November 30, 2010
Treaties, Credit Taking and our So-Called Democratic Culture
Robert Knudsen, White House/John F. Kennedy Library
The above photograph is nearly fifty years old and I doubt very many people have ever seen it before—or can identify the event that it marks. I couldn’t (until I discovered it in a recent slide show at The Big Picture.) Nevertheless, it is interesting for several reasons.
For one, it is a reminder of how homogenous the press corp was as recently as the mid-1960s. Situated in the White House Treaty Room, it is possible Helen Thomas can be found somewhere in the vicinity, but she certainly isn’t in this photograph which is not only lily white, but masculine to the core. For another thing, notice the flood lights that are illuminating the table and the document, a reminder that photo-ops have long been part of the political process. Perhaps most interesting, however, is that apart from the journalists, there are no obvious political agents here. If we can assume this event marks the signing of a treaty, there is no direct evidence of who might have engineered or negotiated it or who might take credit for it. The painting of presidents looking down upon the scene would seem to suggest that whatever victory is to be claimed here inheres not in an individual, but in the presidency as a democratic institution. It is hard to imagine such a photograph being taken today.

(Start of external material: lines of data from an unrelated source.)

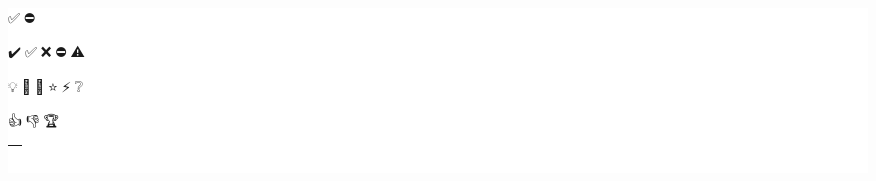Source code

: :white_check_mark:
:no_entry:

:heavy_check_mark: :white_check_mark:
:x: :no_entry:
:warning:

:bulb: :bell:
:speech_balloon:
:star: :zap:
:grey_question:

:+1:
:-1:
:trophy:


| ![]() |
| ----- |
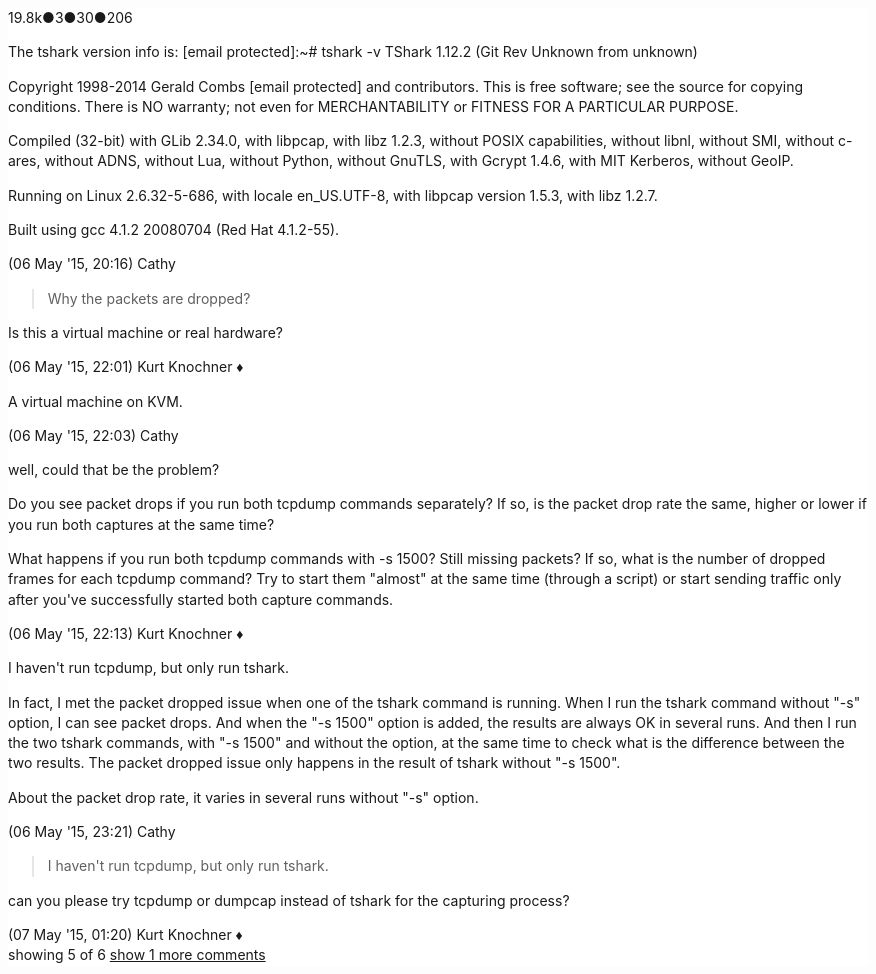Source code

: <span class="score" title="19834 reputation points"><span>19.8k</span></span><span title="3 badges"><span class="badge1">●</span><span class="badgecount">3</span></span><span title="30 badges"><span class="silver">●</span><span class="badgecount">30</span></span><span title="206 badges"><span class="bronze">●</span><span class="badgecount">206</span></span></p></div></div><div id="comments-container-42119" class="comments-container"><span id="42164"></span><div id="comment-42164" class="comment"><div id="post-42164-score" class="comment-score"></div><div class="comment-text"><p>The tshark version info is: <span class="__cf_email__" data-cfemail="98eaf7f7ecd8fcfdfaf1f9f6">[email protected]</span>:~# tshark -v TShark 1.12.2 (Git Rev Unknown from unknown)</p><p>Copyright 1998-2014 Gerald Combs <span><span class="__cf_email__" data-cfemail="a4c3c1d6c5c8c0e4d3cdd6c1d7ccc5d6cf8acbd6c3">[email protected]</span></span> and contributors. This is free software; see the source for copying conditions. There is NO warranty; not even for MERCHANTABILITY or FITNESS FOR A PARTICULAR PURPOSE.</p><p>Compiled (32-bit) with GLib 2.34.0, with libpcap, with libz 1.2.3, without POSIX capabilities, without libnl, without SMI, without c-ares, without ADNS, without Lua, without Python, without GnuTLS, with Gcrypt 1.4.6, with MIT Kerberos, without GeoIP.</p><p>Running on Linux 2.6.32-5-686, with locale en_US.UTF-8, with libpcap version 1.5.3, with libz 1.2.7.</p><p>Built using gcc 4.1.2 20080704 (Red Hat 4.1.2-55).</p></div><div id="comment-42164-info" class="comment-info"><span class="comment-age">(06 May '15, 20:16)</span> <span class="comment-user userinfo">Cathy</span></div></div><span id="42167"></span><div id="comment-42167" class="comment"><div id="post-42167-score" class="comment-score"></div><div class="comment-text"><blockquote><p>Why the packets are dropped?</p></blockquote><p>Is this a virtual machine or real hardware?</p></div><div id="comment-42167-info" class="comment-info"><span class="comment-age">(06 May '15, 22:01)</span> <span class="comment-user userinfo">Kurt Knochner ♦</span></div></div><span id="42168"></span><div id="comment-42168" class="comment"><div id="post-42168-score" class="comment-score"></div><div class="comment-text"><p>A virtual machine on KVM.</p></div><div id="comment-42168-info" class="comment-info"><span class="comment-age">(06 May '15, 22:03)</span> <span class="comment-user userinfo">Cathy</span></div></div><span id="42169"></span><div id="comment-42169" class="comment"><div id="post-42169-score" class="comment-score"></div><div class="comment-text"><p>well, could that be the problem?</p><p>Do you see packet drops if you run both tcpdump commands separately? If so, is the packet drop rate the same, higher or lower if you run both captures at the same time?</p><p>What happens if you run both tcpdump commands with -s 1500? Still missing packets? If so, what is the number of dropped frames for each tcpdump command? Try to start them "almost" at the same time (through a script) or start sending traffic only after you've successfully started both capture commands.</p></div><div id="comment-42169-info" class="comment-info"><span class="comment-age">(06 May '15, 22:13)</span> <span class="comment-user userinfo">Kurt Knochner ♦</span></div></div><span id="42170"></span><div id="comment-42170" class="comment"><div id="post-42170-score" class="comment-score"></div><div class="comment-text"><p>I haven't run tcpdump, but only run tshark.</p><p>In fact, I met the packet dropped issue when one of the tshark command is running. When I run the tshark command without "-s" option, I can see packet drops. And when the "-s 1500" option is added, the results are always OK in several runs. And then I run the two tshark commands, with "-s 1500" and without the option, at the same time to check what is the difference between the two results. The packet dropped issue only happens in the result of tshark without "-s 1500".</p><p>About the packet drop rate, it varies in several runs without "-s" option.</p></div><div id="comment-42170-info" class="comment-info"><span class="comment-age">(06 May '15, 23:21)</span> <span class="comment-user userinfo">Cathy</span></div></div><span id="42172"></span><div id="comment-42172" class="comment not_top_scorer"><div id="post-42172-score" class="comment-score"></div><div class="comment-text"><blockquote><p>I haven't run tcpdump, but only run tshark.</p></blockquote><p>can you please try tcpdump or dumpcap instead of tshark for the capturing process?</p></div><div id="comment-42172-info" class="comment-info"><span class="comment-age">(07 May '15, 01:20)</span> <span class="comment-user userinfo">Kurt Knochner ♦</span></div></div></div><div id="comment-tools-42119" class="comment-tools"><span class="comments-showing"> showing 5 of 6 </span> <a href="#" class="show-all-comments-link">show 1 more comments</a></div><div class="clear"></div><div id="comment-42119-form-container" class="comment-form-container"></div><div class="clear"></div></div></td></tr></tbody></table>
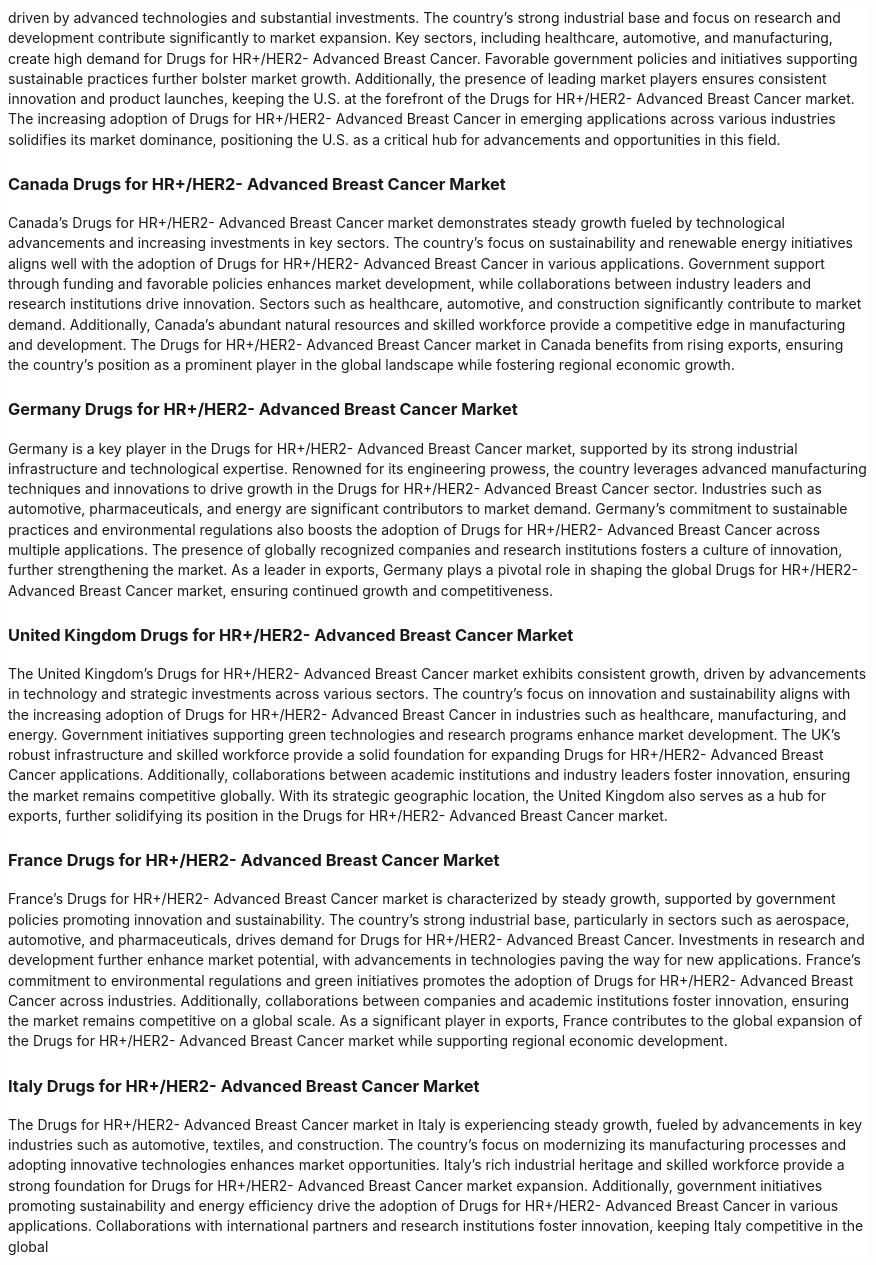 driven by advanced technologies and substantial investments. The country&rsquo;s strong industrial base and focus on research and development contribute significantly to market expansion. Key sectors, including healthcare, automotive, and manufacturing, create high demand for Drugs for HR+/HER2- Advanced Breast Cancer. Favorable government policies and initiatives supporting sustainable practices further bolster market growth. Additionally, the presence of leading market players ensures consistent innovation and product launches, keeping the U.S. at the forefront of the Drugs for HR+/HER2- Advanced Breast Cancer market. The increasing adoption of Drugs for HR+/HER2- Advanced Breast Cancer in emerging applications across various industries solidifies its market dominance, positioning the U.S. as a critical hub for advancements and opportunities in this field.</p><h3>Canada Drugs for HR+/HER2- Advanced Breast Cancer Market</h3><p>Canada&rsquo;s Drugs for HR+/HER2- Advanced Breast Cancer market demonstrates steady growth fueled by technological advancements and increasing investments in key sectors. The country&rsquo;s focus on sustainability and renewable energy initiatives aligns well with the adoption of Drugs for HR+/HER2- Advanced Breast Cancer in various applications. Government support through funding and favorable policies enhances market development, while collaborations between industry leaders and research institutions drive innovation. Sectors such as healthcare, automotive, and construction significantly contribute to market demand. Additionally, Canada&rsquo;s abundant natural resources and skilled workforce provide a competitive edge in manufacturing and development. The Drugs for HR+/HER2- Advanced Breast Cancer market in Canada benefits from rising exports, ensuring the country&rsquo;s position as a prominent player in the global landscape while fostering regional economic growth.</p><h3>Germany Drugs for HR+/HER2- Advanced Breast Cancer Market</h3><p>Germany is a key player in the Drugs for HR+/HER2- Advanced Breast Cancer market, supported by its strong industrial infrastructure and technological expertise. Renowned for its engineering prowess, the country leverages advanced manufacturing techniques and innovations to drive growth in the Drugs for HR+/HER2- Advanced Breast Cancer sector. Industries such as automotive, pharmaceuticals, and energy are significant contributors to market demand. Germany&rsquo;s commitment to sustainable practices and environmental regulations also boosts the adoption of Drugs for HR+/HER2- Advanced Breast Cancer across multiple applications. The presence of globally recognized companies and research institutions fosters a culture of innovation, further strengthening the market. As a leader in exports, Germany plays a pivotal role in shaping the global Drugs for HR+/HER2- Advanced Breast Cancer market, ensuring continued growth and competitiveness.</p><h3>United Kingdom Drugs for HR+/HER2- Advanced Breast Cancer Market</h3><p>The United Kingdom&rsquo;s Drugs for HR+/HER2- Advanced Breast Cancer market exhibits consistent growth, driven by advancements in technology and strategic investments across various sectors. The country&rsquo;s focus on innovation and sustainability aligns with the increasing adoption of Drugs for HR+/HER2- Advanced Breast Cancer in industries such as healthcare, manufacturing, and energy. Government initiatives supporting green technologies and research programs enhance market development. The UK&rsquo;s robust infrastructure and skilled workforce provide a solid foundation for expanding Drugs for HR+/HER2- Advanced Breast Cancer applications. Additionally, collaborations between academic institutions and industry leaders foster innovation, ensuring the market remains competitive globally. With its strategic geographic location, the United Kingdom also serves as a hub for exports, further solidifying its position in the Drugs for HR+/HER2- Advanced Breast Cancer market.</p><h3>France Drugs for HR+/HER2- Advanced Breast Cancer Market</h3><p>France&rsquo;s Drugs for HR+/HER2- Advanced Breast Cancer market is characterized by steady growth, supported by government policies promoting innovation and sustainability. The country&rsquo;s strong industrial base, particularly in sectors such as aerospace, automotive, and pharmaceuticals, drives demand for Drugs for HR+/HER2- Advanced Breast Cancer. Investments in research and development further enhance market potential, with advancements in technologies paving the way for new applications. France&rsquo;s commitment to environmental regulations and green initiatives promotes the adoption of Drugs for HR+/HER2- Advanced Breast Cancer across industries. Additionally, collaborations between companies and academic institutions foster innovation, ensuring the market remains competitive on a global scale. As a significant player in exports, France contributes to the global expansion of the Drugs for HR+/HER2- Advanced Breast Cancer market while supporting regional economic development.</p><h3>Italy Drugs for HR+/HER2- Advanced Breast Cancer Market</h3><p>The Drugs for HR+/HER2- Advanced Breast Cancer market in Italy is experiencing steady growth, fueled by advancements in key industries such as automotive, textiles, and construction. The country&rsquo;s focus on modernizing its manufacturing processes and adopting innovative technologies enhances market opportunities. Italy&rsquo;s rich industrial heritage and skilled workforce provide a strong foundation for Drugs for HR+/HER2- Advanced Breast Cancer market expansion. Additionally, government initiatives promoting sustainability and energy efficiency drive the adoption of Drugs for HR+/HER2- Advanced Breast Cancer in various applications. Collaborations with international partners and research institutions foster innovation, keeping Italy competitive in the global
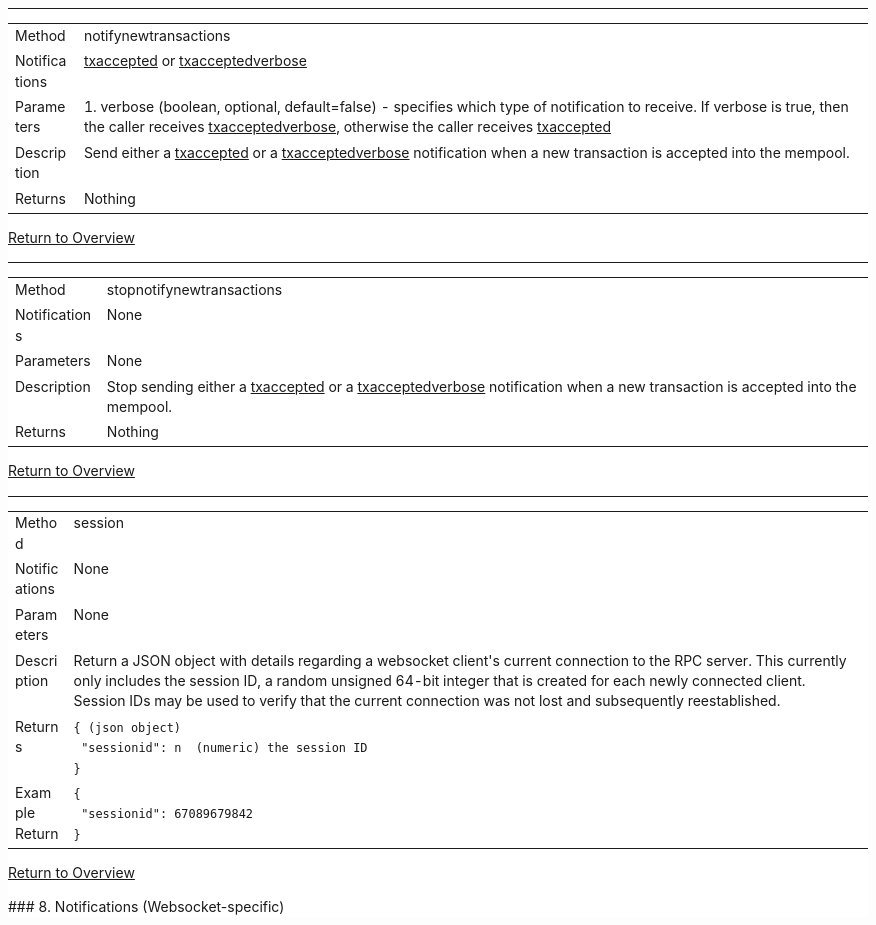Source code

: ***

<a name="notifynewtransactions"/>

|   |   |
|---|---|
|Method|notifynewtransactions|
|Notifications|[txaccepted](#txaccepted) or [txacceptedverbose](#txacceptedverbose)|
|Parameters|1. verbose (boolean, optional, default=false) - specifies which type of notification to receive.  If verbose is true, then the caller receives [txacceptedverbose](#txacceptedverbose), otherwise the caller receives [txaccepted](#txaccepted)|
|Description|Send either a [txaccepted](#txaccepted) or a [txacceptedverbose](#txacceptedverbose) notification when a new transaction is accepted into the mempool.|
|Returns|Nothing|
[Return to Overview](#WSExtMethodOverview)<br />

***

<a name="stopnotifynewtransactions"/>

|   |   |
|---|---|
|Method|stopnotifynewtransactions|
|Notifications|None|
|Parameters|None|
|Description|Stop sending either a [txaccepted](#txaccepted) or a [txacceptedverbose](#txacceptedverbose) notification when a new transaction is accepted into the mempool.|
|Returns|Nothing|
[Return to Overview](#WSExtMethodOverview)<br />

***

<a name="session"/>

|   |   |
|---|---|
|Method|session|
|Notifications|None|
|Parameters|None|
|Description|Return a JSON object with details regarding a websocket client's current connection to the RPC server.  This currently only includes the session ID, a random unsigned 64-bit integer that is created for each newly connected client.  Session IDs may be used to verify that the current connection was not lost and subsequently reestablished.|
|Returns|`{ (json object)`<br />&nbsp;&nbsp;`"sessionid": n  (numeric) the session ID`<br />`}`|
|Example Return|`{`<br />&nbsp;&nbsp;`"sessionid": 67089679842`<br />`}`|
[Return to Overview](#WSExtMethodOverview)<br />


<a name="Notifications" />
### 8. Notifications (Websocket-specific)
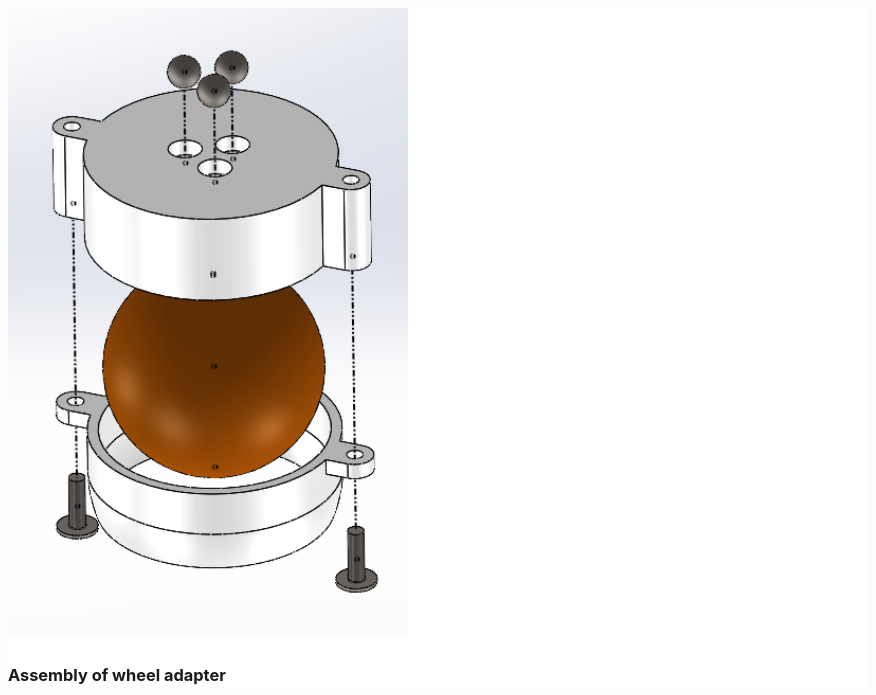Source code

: <img width=400px src="images/assembly_casterjoint.png" alt="Project logo"></a>

### Assembly of wheel adapter <a name = "assembly_wheel"></a>
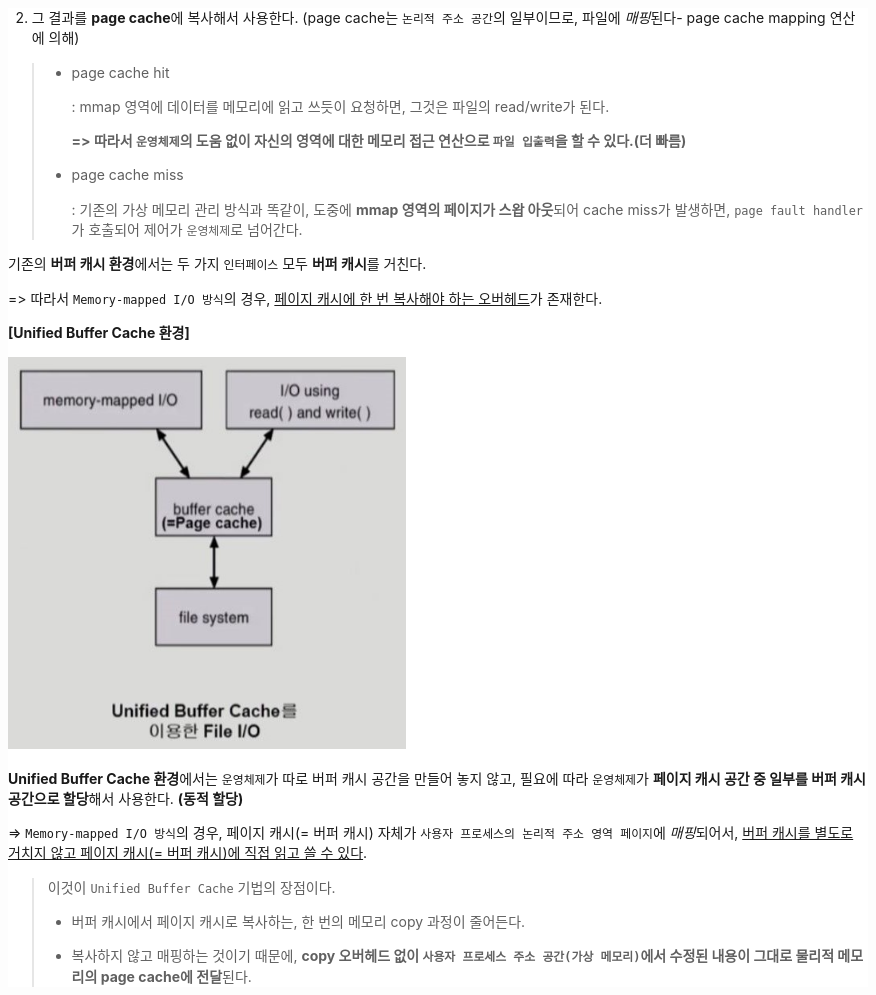    2) 그 결과를 **page cache**에 복사해서 사용한다. (page cache는 `논리적 주소 공간`의 일부이므로, 파일에 *매핑*된다- page cache mapping 연산에 의해)

   > - page cache hit
   >
   >   : mmap 영역에 데이터를 메모리에 읽고 쓰듯이 요청하면, 그것은 파일의 read/write가 된다.
   >
   >   **=> 따라서 `운영체제`의 도움 없이 자신의 영역에 대한 메모리 접근 연산으로 `파일 입출력`을 할 수 있다.(더 빠름)**
   >
   > - page cache miss
   >
   >   : 기존의 가상 메모리 관리 방식과 똑같이, 도중에 **mmap 영역의 페이지가 스왑 아웃**되어 cache miss가 발생하면, `page fault handler`가 호출되어 제어가 `운영체제`로 넘어간다.

기존의 **버퍼 캐시 환경**에서는 두 가지 `인터페이스` 모두 **버퍼 캐시**를 거친다.

=> 따라서 `Memory-mapped I/O 방식`의 경우, <u>페이지 캐시에 한 번 복사해야 하는 오버헤드</u>가 존재한다.

**[Unified Buffer Cache 환경]**

<img src="images/file_systems_21_2.jpg" style="zoom:80%;" />

**Unified Buffer Cache 환경**에서는 `운영체제`가 따로 버퍼 캐시 공간을 만들어 놓지 않고, 필요에 따라 `운영체제`가 **페이지 캐시 공간 중 일부를 버퍼 캐시 공간으로 할당**해서 사용한다. **(동적 할당)**

=> `Memory-mapped I/O 방식`의 경우, 페이지 캐시(= 버퍼 캐시) 자체가 `사용자 프로세스의 논리적 주소 영역 페이지`에 *매핑*되어서, <u>버퍼 캐시를 별도로 거치지 않고 페이지 캐시(= 버퍼 캐시)에 직접 읽고 쓸 수 있다</u>.

> 이것이 `Unified Buffer Cache` 기법의 장점이다.
>
> - 버퍼 캐시에서 페이지 캐시로 복사하는, 한 번의 메모리 copy 과정이 줄어든다.
>
> - 복사하지 않고 매핑하는 것이기 때문에, **copy 오버헤드 없이 `사용자 프로세스 주소 공간(가상 메모리)`에서 수정된 내용이 그대로 물리적 메모리의 page cache에 전달**된다.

If you haven’t figured it out by now, the photographers are huddled around the Nuclear Test Ban Treaty, signed by President Kennedy on October 7, 1963. It was an incredibly important historical event given that concerns about above ground nuclear testing had been on the international public agenda since the middle of the Eisenhower administration in 1955. But no less important are contemporary efforts to manage nuclear arms through START, a treaty that as recently as September 16th was endorsed by four Republican members of the Senate Foreign Relations Committee, as well as a number of Republican national security stalwarts, including Henry Kissinger, James Baker, and George Schultz. Even Pat Buchanan notes that the Presidents he worked for—Nixon and Reagan—would have supported it. As of this morning, however, it appears that only one Republican Senator—Richard Lugar of Indiana—supports the treaty, while congressional Republican leadership in general seems determined to deny any and all initiatives by the administration, notwithstanding any value they might have for national security or the movement towards a nuclear free world.
What does seem clear is that once a treaty is signed—as it seems inevitable that some treaty will be signed whether in the lame duck session of Congress or once Republicans take control of the House in the new year, we are unlikely to see a photograph in which the Treaty itself is seen as more important than those who brought it into being. And for future generations looking back on the politics of this time, that too will offer interesting evidence of the state of our so-called democratic culture.